Lo studio fu completato con questa dimostrazione ritenuta risolutiva: la mancanza di cura e manutenzione di un bene può innescare un meccanismo incrementativo di incuria e violenza in grado di rovinare il bene stesso.
Lo studio ebbe uno sviluppo in una nuova ricerca chiamata “L’esperimento carcerario di Stanford” (1971) da cui è stato poi tratto un film “L’Effetto Lucifero” (2015) ma lo cito unicamente perché è grazie a questo che il ricercatore Philip Zimbardo è diventato famoso presso il grande pubblico.

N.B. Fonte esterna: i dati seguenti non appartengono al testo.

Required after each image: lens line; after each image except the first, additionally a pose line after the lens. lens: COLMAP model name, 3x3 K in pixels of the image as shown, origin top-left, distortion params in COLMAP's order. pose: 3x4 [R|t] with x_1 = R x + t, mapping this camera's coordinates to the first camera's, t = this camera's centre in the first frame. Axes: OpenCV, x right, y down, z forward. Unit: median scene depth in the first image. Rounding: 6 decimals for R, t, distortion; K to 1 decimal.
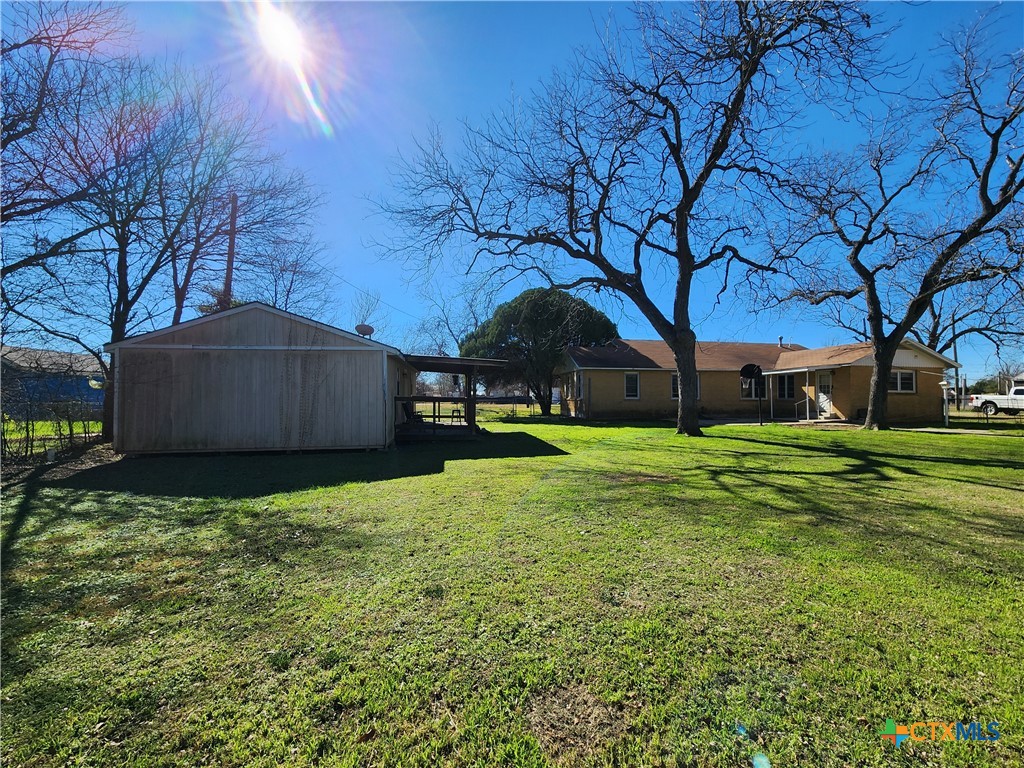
lens RADIAL K [[420.1, 0, 514.9], [0, 420.1, 381.2], [0, 0, 1]] dist [0.001086, 0.000472]
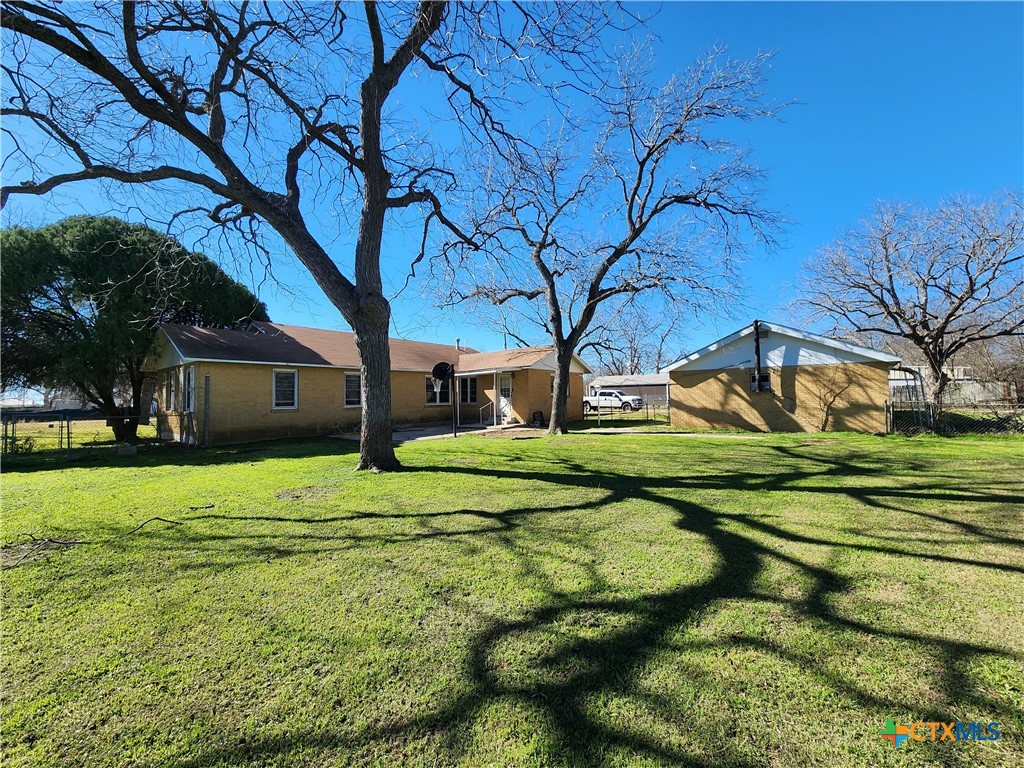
lens RADIAL K [[420.1, 0, 514.9], [0, 420.1, 381.2], [0, 0, 1]] dist [0.001086, 0.000472]
pose [[0.729419, 0.012898, 0.683945, 0.112191], [-0.004126, 0.999887, -0.014456, 0.007679], [-0.684055, 0.007722, 0.729390, 0.336205]]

Quello che interessa a noi, invece, è l’approfondimento del primo lavoro, quello delle due auto, condotto da altri due ricercatori, James Wilson e George Kelling, che, nella loro importante ricerca del 1982, intitolata effettivamente Teoria delle Finestre Rotte (Broken Windows Theory), si posero il problema di determinare se l’effetto di disordine potesse far aumentare degrado e perfino comportamenti antisociali. Bene, i due scienziati scelsero aree urbane abitate, di diverse tipologie, e cominciarono a monitorarle per studiare i comportamenti abituali, poi iniziarono a deturpare le strade con rifiuti abbandonati, scritte e graffiti, ruppero vetri agli edifici, insomma l’ambiente fu trasformato in un luogo che sembrava abbandonato e senza controllo.
Come ci possiamo immaginare accadde dovunque la stessa cosa, comportamenti antisociali e degrado aumentarono dovunque, lo studio fu considerato riuscito ed alcuni pensano che sia stato proprio questo a convincere il Sindaco di New York, Rudolph Giuliani, all’inizio degli anni novanta ad attivare il programma “tolleranza zero” contro graffiti e imbrattamento della metropolitana.

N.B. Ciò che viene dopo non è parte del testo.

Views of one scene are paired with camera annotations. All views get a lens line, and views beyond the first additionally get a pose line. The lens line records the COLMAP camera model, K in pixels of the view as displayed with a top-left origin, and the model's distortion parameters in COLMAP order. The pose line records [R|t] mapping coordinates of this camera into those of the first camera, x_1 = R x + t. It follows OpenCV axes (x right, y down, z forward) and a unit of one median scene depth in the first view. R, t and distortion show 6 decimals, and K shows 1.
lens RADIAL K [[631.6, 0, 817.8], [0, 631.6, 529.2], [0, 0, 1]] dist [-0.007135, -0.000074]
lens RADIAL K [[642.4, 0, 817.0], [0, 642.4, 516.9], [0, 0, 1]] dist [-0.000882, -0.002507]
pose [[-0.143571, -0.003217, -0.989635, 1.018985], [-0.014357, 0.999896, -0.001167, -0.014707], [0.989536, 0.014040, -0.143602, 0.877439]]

Ora prendiamo fiato, respirone e torniamo alla Teoria delle Finestre Rotte che ci ha portato un po’ in giro per il Nord America… facciamoci coraggio e prendiamo atto che siamo tutti un po’ in colpa… se lasciamo le bollette da pagare sul mobile in soggiorno e poi non ce le ritroviamo, a chi attribuire la responsabilità, a chi le ha spostate o a chi ce le ha lasciate?

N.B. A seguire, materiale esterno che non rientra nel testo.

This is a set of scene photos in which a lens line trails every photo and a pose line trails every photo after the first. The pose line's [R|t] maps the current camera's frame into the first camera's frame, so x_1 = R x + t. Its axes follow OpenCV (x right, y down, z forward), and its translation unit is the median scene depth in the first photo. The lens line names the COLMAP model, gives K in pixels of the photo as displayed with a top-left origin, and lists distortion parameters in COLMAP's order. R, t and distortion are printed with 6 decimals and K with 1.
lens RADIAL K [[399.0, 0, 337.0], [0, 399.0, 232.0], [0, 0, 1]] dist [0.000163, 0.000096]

Capisco le vostre posizioni, che sono anche le mie, ma se riflettiamo senza lasciarci coinvolgere direttamente, è facile realizzare che se le riponi nel loro cassetto nessuno le potrà spostare…
Ed ora tutti pronti per il doppio salto carpiato, ora dobbiamo passare all’azione nelle nostre realtà quotidiane, ponendoci il problema di quante finestre rotte abbiamo nell’organizzazione, in ufficio, in produzione, in negozio, nel commerciale, in reception o in front-office… perfino nel nostro garage, in cantina o nel ripostiglio.
Tutte potenziali occasioni di peggioramento del nostro standard, tutte negatività da tenere lontane.
Iniziare un combattimento contro le nostre finestre rotte implica ricerca e individuazione, strategia a lungo termine e tattica di soluzione su base giornaliera, sfruttamento del bene spazio-tempo liberato e diffusione in ambito di squadra di lavoro, di ufficio, di addetti alla manutenzione o alla produzione, del modo di pensare alla Philip Zimbardo: la carenza di ordine e manutenzione porta ad un sicuro peggioramento dei comportamenti laddove ambiente curato e perfetta manutenzione conducono ad un progressivo miglioramento. Ecco dunque cosa ci deve accompagnare nel nostro percorso di attenzione e ricerca del cambiamento: migliorare tutto ciò che possiamo migliorare, nella vita e nel lavoro, non il caso o le abitudini, ma conoscenza e determinazione ci aiuteranno a forgiare le nostre scelte e i nostri progetti, a realizzare sogni e obiettivi, a raggiungere risultati!
“Noi siamo ciò che facciamo continuamente. L’eccellenza non è quindi un atto, ma un’abitudine.”